Je n'ai pas peur, même si la douleur physique m'envahit.

Je ne veux me souvenir que des bons instants. J'ai parcouru beaucoup de chemin depuis ma naissance, chahutée à Takrit jusqu'à ce jour ensoleillé du 3 mars.

Les moments de joie, de chagrin, de fierté, de doute me reviennent. J'ai accompli l'essentiel de ce que m'a demandé le Très-Haut.

Mon fidèle ami de combat et meilleur conseiller diplomatique, Baha-el-Dîn, que j'avais connu lors de mon entrée à Damas vingt ans plus tôt, entre dans ma chambre pour me donner les nouvelles journalières de la situation de l'empire. J'apprécie ce moment avec lui. Ses anecdotes sur les gouverneurs et émirs d'Égypte et de Syrie me font souvent beaucoup rire. Aujourd'hui, il me regarde d'une autre manière et sent l'étincelle de mes yeux s'éteindre. Il n'est pas crédule et je ne le suis pas non plus. Je sais qu'il sait, et nous nous comprenons suffisamment pour ne rien ajouter à des considérations inutiles en de telles circonstances. Il comprend que c'est pour moi une allégresse de rejoindre le Puissant.

Le dialogue entretenu ici-bas avec lui aura été un privilège incommensurable. Je recommande à Baha-el-Dîn de servir fidèlement la cause et l'esprit de l'Islam, que j'ai tenté d'insuffler à tout ce peuple brave et courageux, mais néanmoins versatile. "Baha-el-Dîn, mon compagnon, si tu sers bien le Très-Haut, si tu es sereinement fidèle aux commandements de nos lois, si tu restes humble devant les pauvres et fort devant les traîtres et les puissants, alors ton avenir sera calme et tu auras pour récompense le Paradis éternel."

Mes propos, sous forme d'étrange confidence, finissent par le convaincre que demain très certainement, nos chemins se croiseront. Il prend congé de moi, sentant ma douleur empirer et le besoin de me reposer.

Je m'étends de nouveau afin de reprendre des forces avant la prochaine visite.

Mon médecin personnel, Moïse Maïmonide, veille à ma santé constamment depuis dix mois. Ce matin, il a pris du retard. Je ne lui en tiens pas rigueur.

Je le reçois allongé et il se confond en excuses. Je le rassure et lui demande de commencer son analyse. Il me confirme que la fièvre ne durera pas et que mes vomissements de plus en plus fréquents ne sont que la conséquence de cet état. L'effort qu'il fait pour me rassurer depuis plusieurs semaines est touchant, mais ce matin je veux connaître la vérité sur ma situation, ne serait-ce que pour évaluer le temps qu'il me reste à vivre mon temps.

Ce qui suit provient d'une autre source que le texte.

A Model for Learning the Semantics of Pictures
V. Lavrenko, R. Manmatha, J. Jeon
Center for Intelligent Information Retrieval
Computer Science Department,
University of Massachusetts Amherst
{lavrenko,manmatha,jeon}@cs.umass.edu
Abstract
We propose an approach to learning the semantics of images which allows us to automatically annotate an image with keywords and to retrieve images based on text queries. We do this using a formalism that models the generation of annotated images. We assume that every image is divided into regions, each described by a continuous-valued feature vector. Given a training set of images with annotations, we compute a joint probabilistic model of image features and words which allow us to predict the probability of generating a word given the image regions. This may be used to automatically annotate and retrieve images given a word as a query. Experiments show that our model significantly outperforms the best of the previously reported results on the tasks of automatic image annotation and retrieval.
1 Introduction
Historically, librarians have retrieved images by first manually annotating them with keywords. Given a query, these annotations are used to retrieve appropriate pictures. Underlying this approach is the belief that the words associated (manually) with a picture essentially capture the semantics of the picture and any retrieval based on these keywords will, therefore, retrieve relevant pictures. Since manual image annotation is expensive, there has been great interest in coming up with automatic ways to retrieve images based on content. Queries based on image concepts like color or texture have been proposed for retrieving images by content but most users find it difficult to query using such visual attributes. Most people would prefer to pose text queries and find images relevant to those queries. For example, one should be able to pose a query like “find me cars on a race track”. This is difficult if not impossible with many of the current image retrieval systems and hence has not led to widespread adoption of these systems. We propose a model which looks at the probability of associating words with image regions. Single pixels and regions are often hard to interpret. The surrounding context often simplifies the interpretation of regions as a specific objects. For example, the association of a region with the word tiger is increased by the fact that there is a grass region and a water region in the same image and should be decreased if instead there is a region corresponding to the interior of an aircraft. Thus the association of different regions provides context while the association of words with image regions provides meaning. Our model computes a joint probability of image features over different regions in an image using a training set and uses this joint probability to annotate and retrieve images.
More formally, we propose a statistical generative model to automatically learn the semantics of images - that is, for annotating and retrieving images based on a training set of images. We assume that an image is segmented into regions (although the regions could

D'un air grave, il acquiesce intelligemment et me fait une description détaillée. Je comprends la portée de ses dires médicaux et j'en suis soulagé. À la fin de son exposé, le docteur Maïmonide est au bord des larmes. Je le rassure à mon tour et lui demande ce que je peux faire pour lui. Je n'attends pas sa réponse et je lui présente une ordonnance personnelle qui lui accorde un petit palais près de sa région natale et quelques milliers de dinars. Il se confond en remerciements tout en refusant. C'est un homme sincère, bien qu'il soit un juif infidèle. Afin qu'il accepte ce présent, je lui dis de mettre à profit ses biens à la cause des malades indigents de Damas.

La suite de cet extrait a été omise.